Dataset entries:
^^^^^^^^

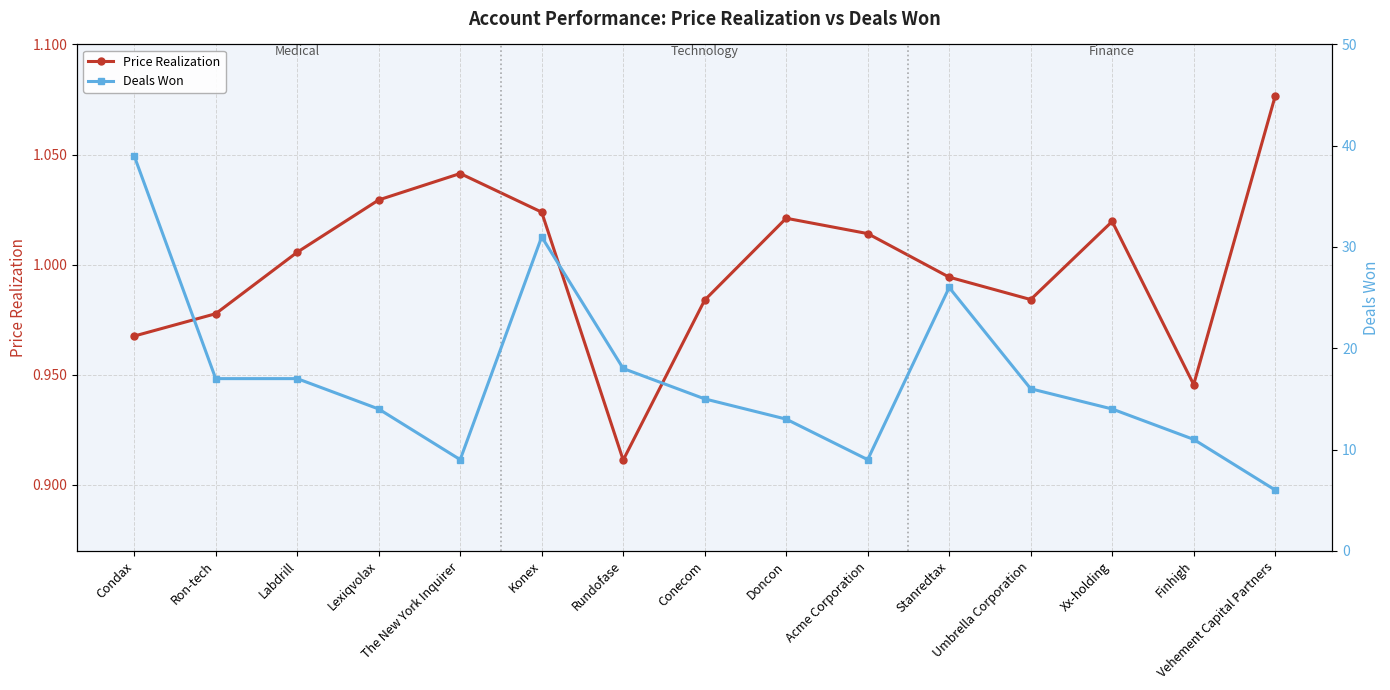

Reading left to right, list all the values displayed in this chart.

Price Realization: Condax=1.0	Ron-tech=1.0	Labdrill=1.0	Lexiqvolax=1.0	The New York Inquirer=1.0	Konex=1.0	Rundofase=0.9	Conecom=1.0	Doncon=1.0	Acme Corporation=1.0	Stanredtax=1.0	Umbrella Corporation=1.0	Xx-holding=1.0	Finhigh=0.9	Vehement Capital Partners=1.1
Deals Won: Condax=39.0	Ron-tech=17.0	Labdrill=17.0	Lexiqvolax=14.0	The New York Inquirer=9.0	Konex=31.0	Rundofase=18.0	Conecom=15.0	Doncon=13.0	Acme Corporation=9.0	Stanredtax=26.0	Umbrella Corporation=16.0	Xx-holding=14.0	Finhigh=11.0	Vehement Capital Partners=6.0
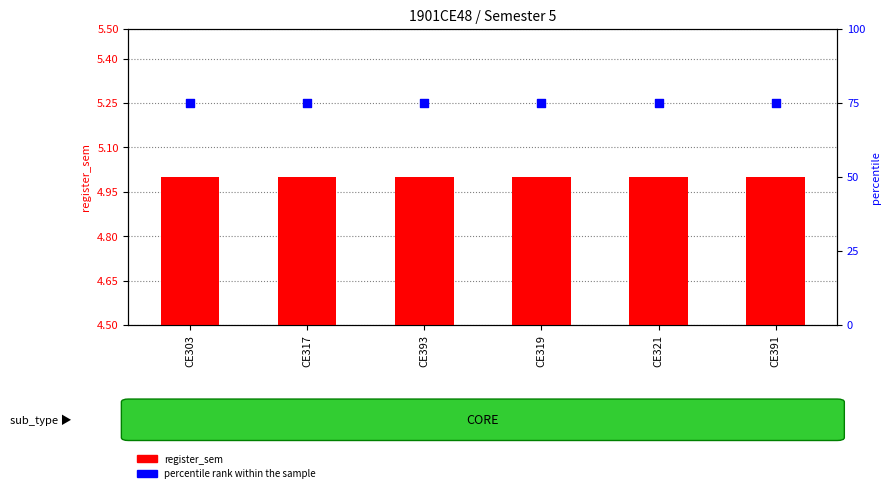

Which series has the widest spread of Y values?

register_sem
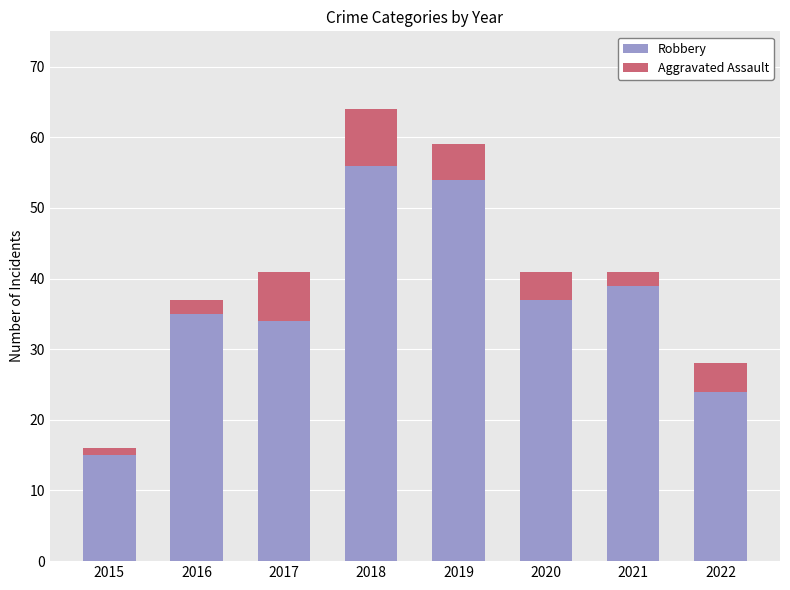

Reading left to right, transcribe the values for Robbery.

2015=15	2016=35	2017=34	2018=56	2019=54	2020=37	2021=39	2022=24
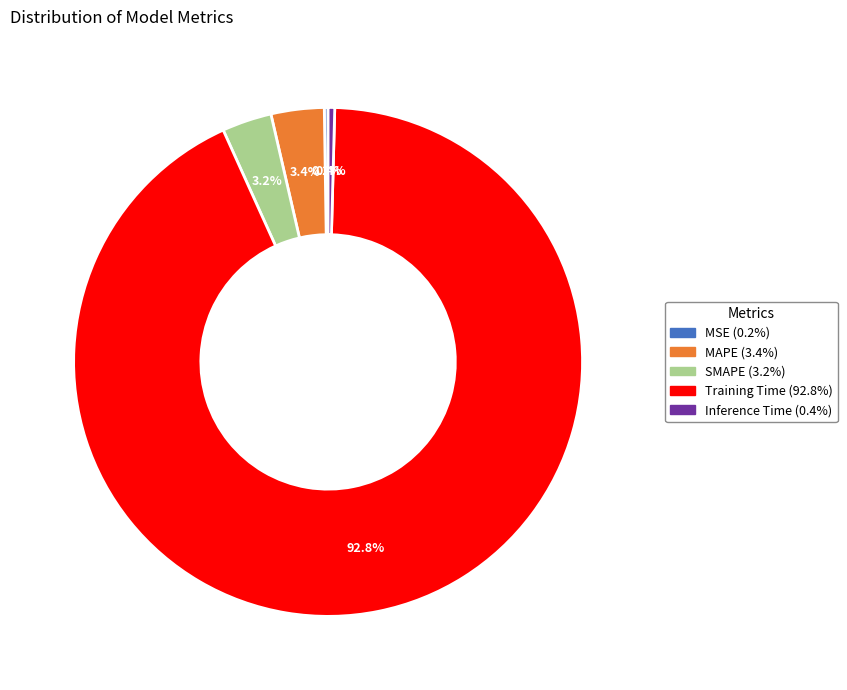

What percentage is the SMAPE slice, to the nearest percent?

3%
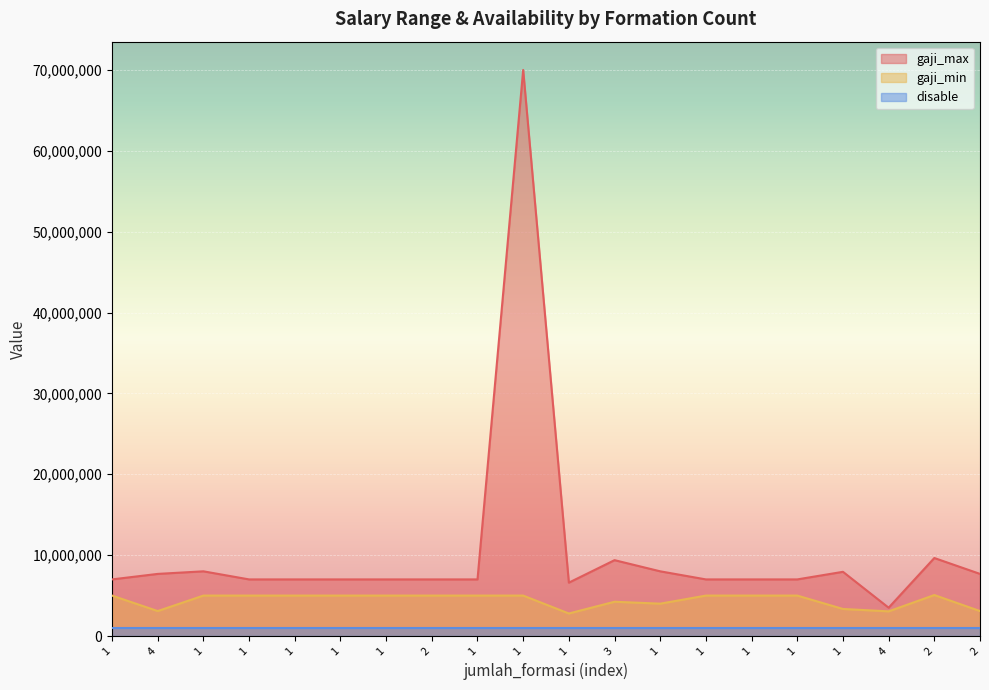

List the series in order of their overall mean, lowest first.

disable, gaji_min, gaji_max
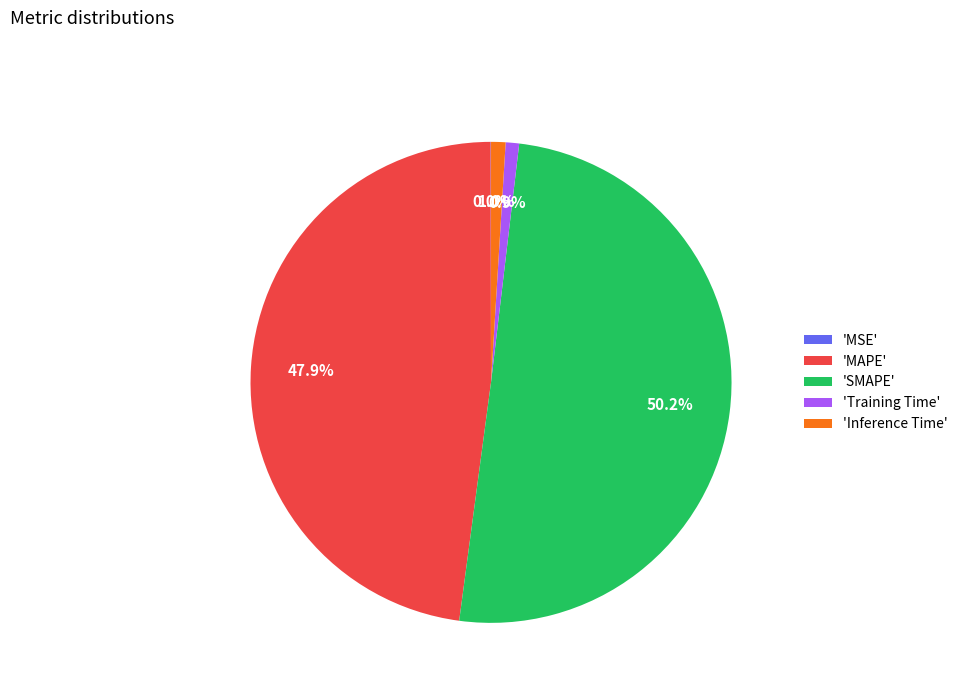

Is 'Training Time' the majority of the pie?

No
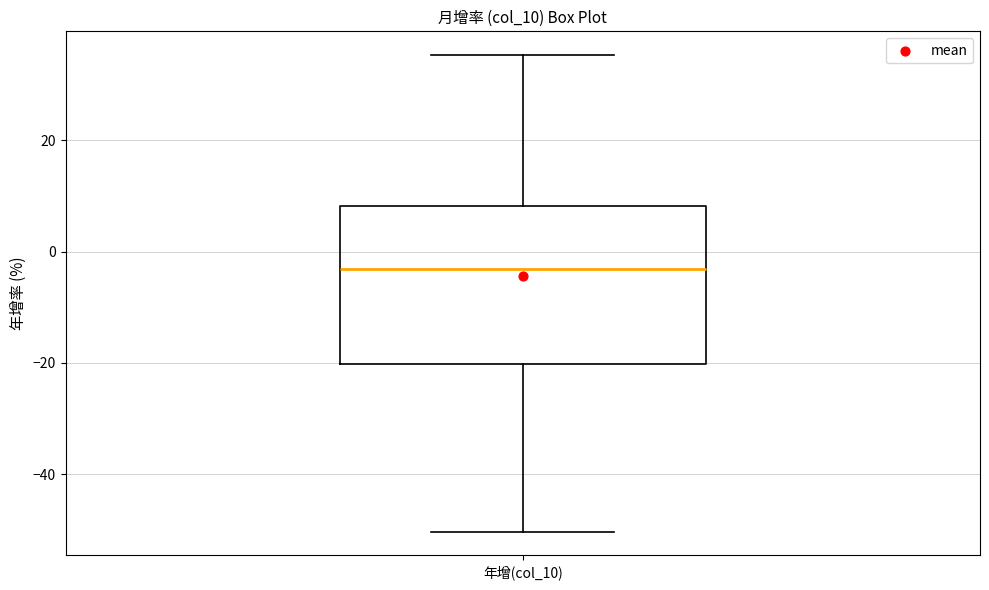

Where does the upper whisker of the box for 年增(col_10) end on the y-axis? The values are not printed on the chart, so give them approximately, as read against the axis.

36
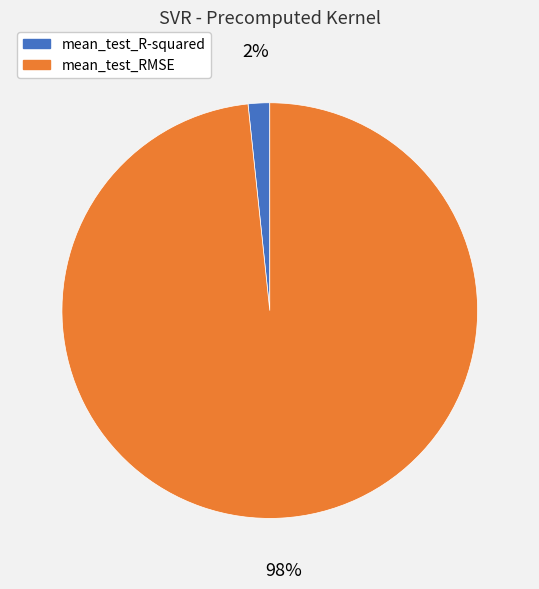

To the nearest percent, what is the average slice percentage?

50%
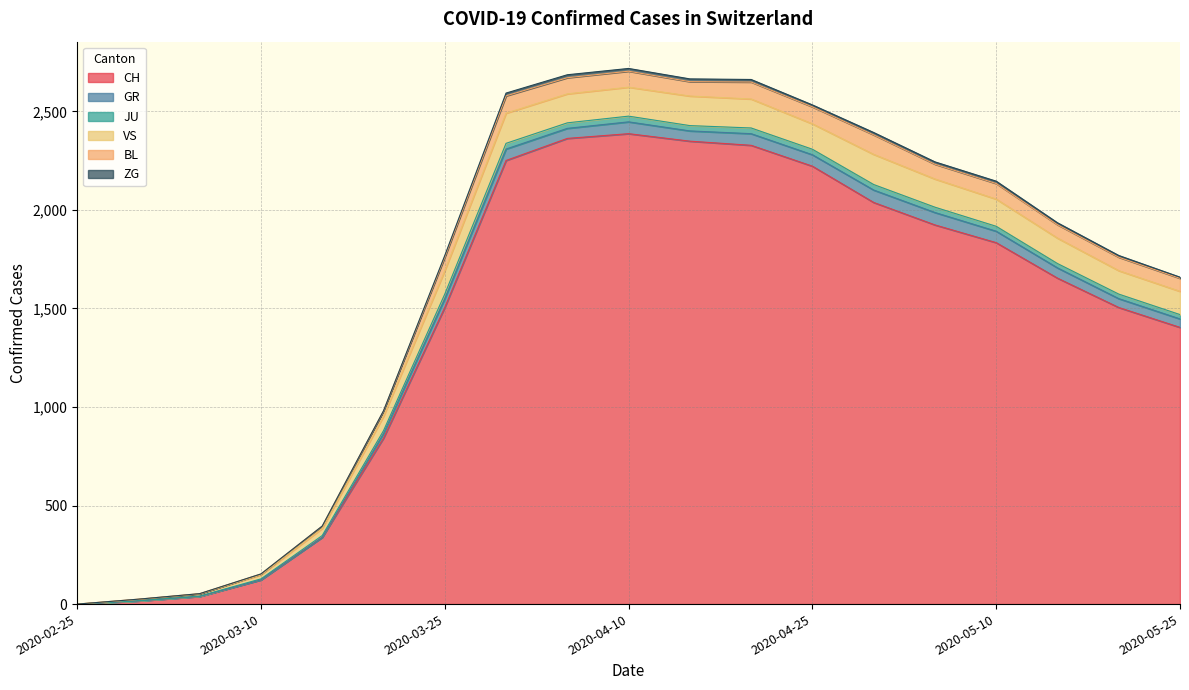

Does the chart display data point markers on the line(s)?

No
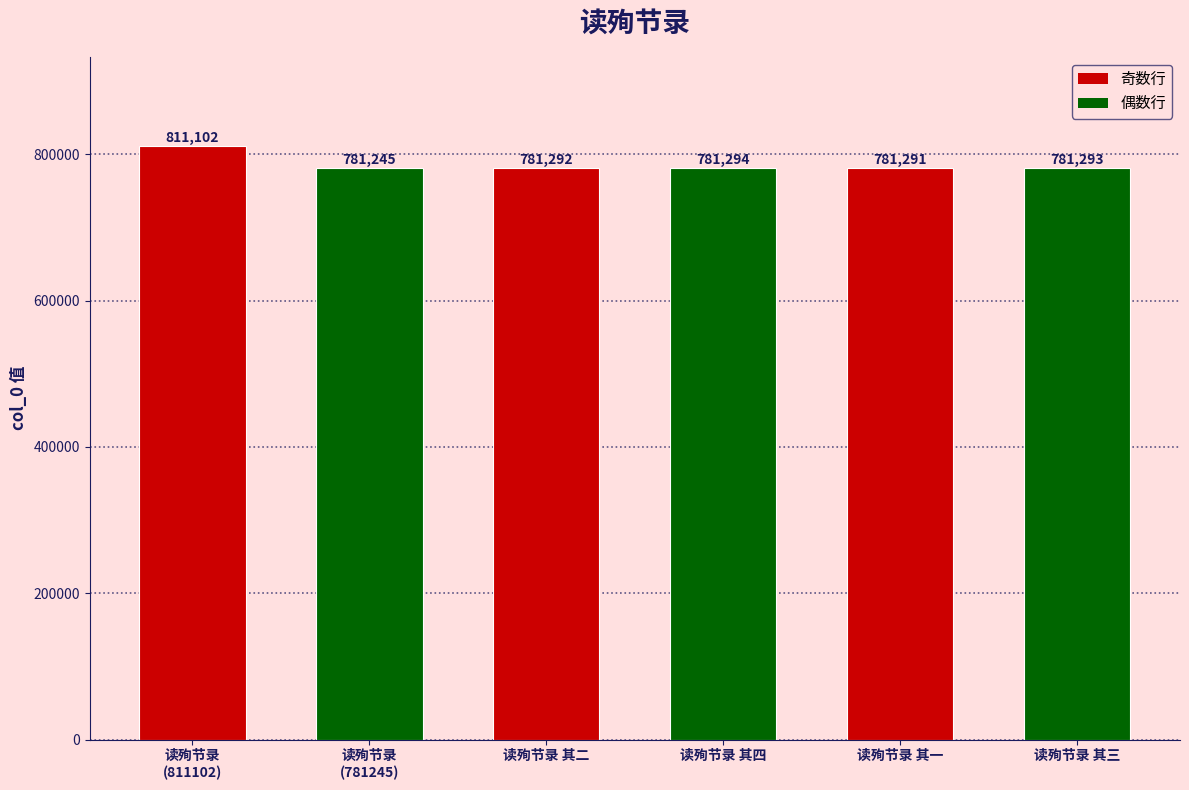

Is it true that the value at 读殉节录 其一 is 1340100?

False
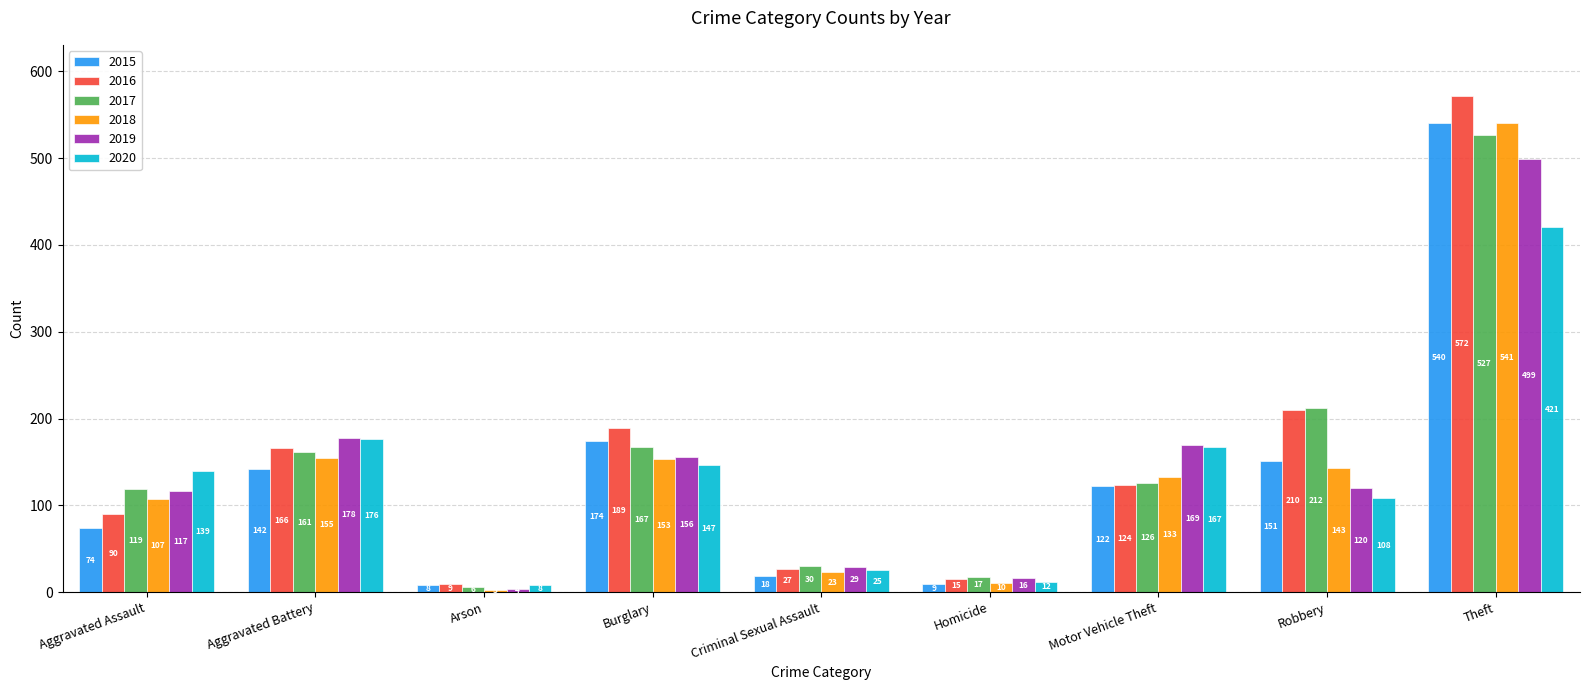

Which series has the widest spread of values?

2016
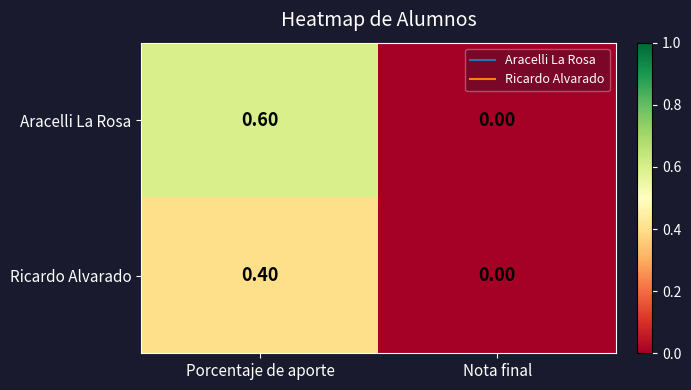

Which category has the highest value across all series?

Porcentaje de aporte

^^^^^^^^

**WHAT YOU NEED TO DO:** Change "widest" to "largest" throughout the entries above and write them all out again with everything else unchanged. Omit the pictures.

**ANSWER TO THE EXERCISE:**
Reading left to right, list all the values displayed in this chart.

Price Realization: Condax=1.0	Ron-tech=1.0	Labdrill=1.0	Lexiqvolax=1.0	The New York Inquirer=1.0	Konex=1.0	Rundofase=0.9	Conecom=1.0	Doncon=1.0	Acme Corporation=1.0	Stanredtax=1.0	Umbrella Corporation=1.0	Xx-holding=1.0	Finhigh=0.9	Vehement Capital Partners=1.1
Deals Won: Condax=39.0	Ron-tech=17.0	Labdrill=17.0	Lexiqvolax=14.0	The New York Inquirer=9.0	Konex=31.0	Rundofase=18.0	Conecom=15.0	Doncon=13.0	Acme Corporation=9.0	Stanredtax=26.0	Umbrella Corporation=16.0	Xx-holding=14.0	Finhigh=11.0	Vehement Capital Partners=6.0

Which series has the largest spread of Y values?

register_sem

Reading left to right, transcribe the values for Robbery.

2015=15	2016=35	2017=34	2018=56	2019=54	2020=37	2021=39	2022=24

What percentage is the SMAPE slice, to the nearest percent?

3%

List the series in order of their overall mean, lowest first.

disable, gaji_min, gaji_max

Is 'Training Time' the majority of the pie?

No

Where does the upper whisker of the box for 年增(col_10) end on the y-axis? The values are not printed on the chart, so give them approximately, as read against the axis.

36

To the nearest percent, what is the average slice percentage?

50%

Does the chart display data point markers on the line(s)?

No

Is it true that the value at 读殉节录 其一 is 1340100?

False

Which series has the largest spread of values?

2016

Which category has the highest value across all series?

Porcentaje de aporte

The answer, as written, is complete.